Court Rebuffs ASCAP’s Ringtone Grab
Thursday, October 15th, 2009A federal court ruled yesterday that mobile phone carriers do not need to pay copyright performance royalties for the ringtones their customers choose to legally download and use. The ruling is a win for consumers and precisely the result that CDT, EFF, and Public Knowledge urged in an amicus brief filed earlier this year. Contrary to the performance-rights organization ASCAP’s strained assertions, the court ruled, “When a ringtone plays on a cellular telephone, even when that occurs in public, the user is exempt from copyright liability, and [carriers are] not liable.” In other words, neither you nor your cellular phone company owe ASCAP a few pennies every time your phone bursts into Raffi’s Bananaphone.

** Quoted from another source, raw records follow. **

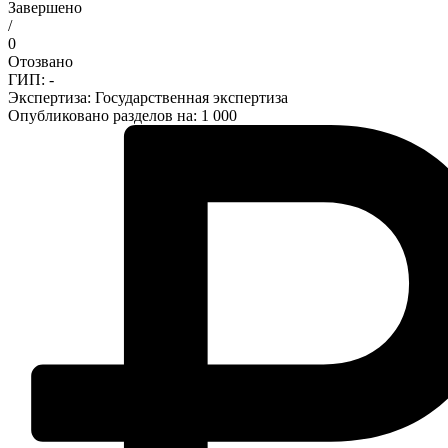
Завершено
/
0
Отозвано
ГИП: -
Экспертиза:
Государственная экспертиза
Опубликовано разделов на: 1 000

While ASCAP had made public statements that it would never go after individuals for copyright infringement, its demand for royalties from Verizon and AT&T implied that each customer was infringing copyright every time his or her phone rang, even using a ringtone that the user legally purchased. The court appropriately found that such uses would be non-infringing under section 110(4) of the Copyright Act, which exempts performances undertaken “without any purpose of direct or indirect commercial advantage.” This seems like common sense, and Fred von Lohmann at EFF has neatly summed up the implications with some apt comparisons: “This ruling should also protect consumers who roll down their car windows with the radio on, who take a radio to the beach, or who sing ‘Happy Birthday’ to their children in a public park.”